Lo cierto es que hay cuestiones que me aburren soberanamente. Se han instalado en los discursos y en la sociedad y, en realidad, lo único que hacen es distraernos de las verdaderas preguntas que deberíamos hacernos. Me estoy refiriendo a la dicotomía entre lo público y lo privado. Lo importante no es, o no debería ser, quién provee determinado servicio (la Administración o la empresa) sino si éste es bueno o malo y si es accesible a todos. Ese es el foco.
De verdad, ¿Podemos dejar ya de una vez el discurso “público es bueno y privado es malo”? La realidad, que es tozuda, y los datos contradicen continuamente este axioma instalado y grabado a sangre y fuego en algunos sectores. Lo que sí es cierto es que, cuando no hay competencia, no hay mérito y no hay evaluación del desempeño, tendemos a acomodarnos. Purita naturaleza humana. El resultado ya lo conocemos: las personas honestas que se auto-motivan y que están comprometidas con su trabajo siguen trabajando estupendamente, pero otras muchas bajan el rendimiento, se enquistan en el sistema e intentan frenar el ritmo a los demás. Sería muy interesante poder introducir algún sistema que lo evite. En un mundo ideal, los ciudadanos conoceríamos los resultados y calidad de cada servicio/centro y podríamos elegir. Los servicios/centros que se fueran quedando vacíos: ¡A mejorar o a cerrar!
”Privatización es como decir “que viene el lobo”

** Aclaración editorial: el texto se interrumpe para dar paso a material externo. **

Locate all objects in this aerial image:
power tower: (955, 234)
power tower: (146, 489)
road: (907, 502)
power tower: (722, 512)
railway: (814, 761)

Pero, en general, decir “privatización” es como decir “que viene el lobo” y debajo de ello subyace esa concepción de que el empresario, de que el privado, es malo porque busca enriquecerse y no le importa el servicio ni las personas… en cambio lo público es mucho mejor… De verdad, dense una vueltecilla por cualquier servicio público y verán que hay de todo porque las cosas las hacen las personas y la calidad humana y la profesionalidad no dependen de la titularidad del servicio. Aprendamos de experiencias como las inglesas de centros sanitarios público-privados donde prima la calidad del centro, lo cual atrae pacientes de otros lugares que pagan y que reciben el mismo servicio que las personas del sistema público y gratuito (quiero decir pagado por los impuestos de todos sus ciudadanos porque gratis no es). Gracias a ese pago de los pacientes foráneos, el centro puede seguir invirtiendo en excelencia, en la formación de sus profesionales y en sus infraestructuras y aparataje y los ciudadanos reciben un servicio cada vez mejor.

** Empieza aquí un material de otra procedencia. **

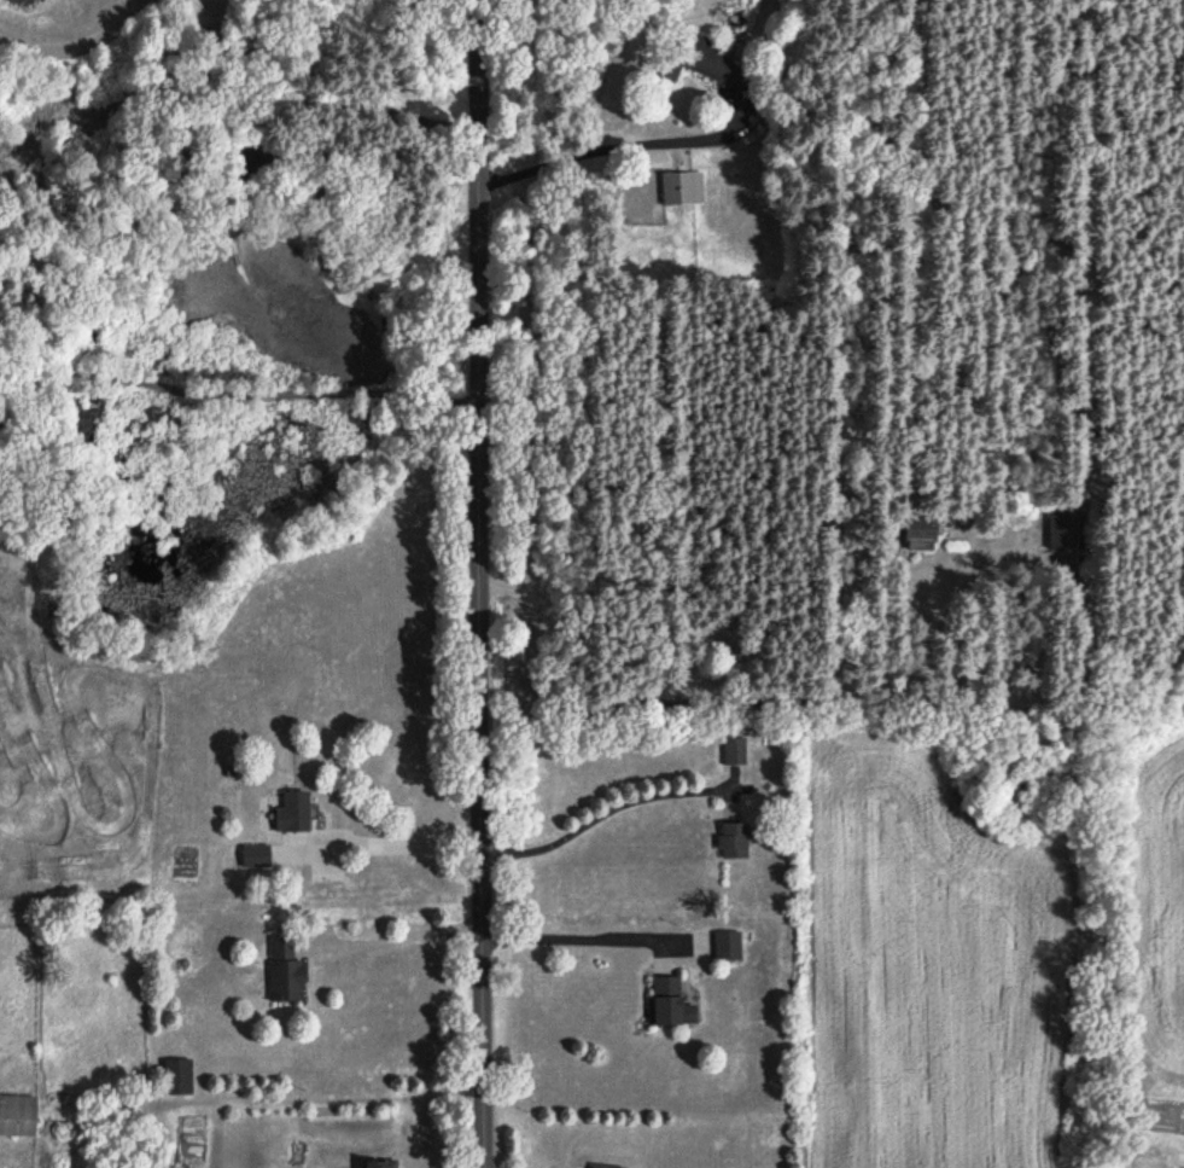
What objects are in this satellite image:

Conocíamos hace poco una petición en el Parlamento para que la fundación Moderna sea pública. Como si eso fuera a hacerla mejor y a ayudarla a conseguir sus fines. Moderna significa nuevo modelo de desarrollo económico de Navarra y el desarrollo económico necesita de proyectos empresariales y de empresarios. En su espíritu inicial se trataba de un proyecto para hacer crecer las ramas sectoriales y fortalecer y mejorar las raíces transversales a todos los sectores. Y eso exigía la cooperación y colaboración entre públicos y privados. De hecho, en las visitas a otras experiencias similares era esa colaboración, precisamente, una de las claves de su éxito. Una vez más no hemos sabido hacerlo, es precisamente esa incapacidad para superar clichés, para trabajar juntos, para mirar al futuro y esa manía de politizarlo y etiquetarlo todo lo que está matando Moderna.
Trabajemos de verdad en mejorar las cosas con independencia de su titularidad. En la era de la cooperación sin fronteras no podemos estar perdiendo el tiempo en luchas inútiles que defienden esquemas del siglo pasado.
Lo dicho ¿público? ¿privado? ¡Que sea bueno!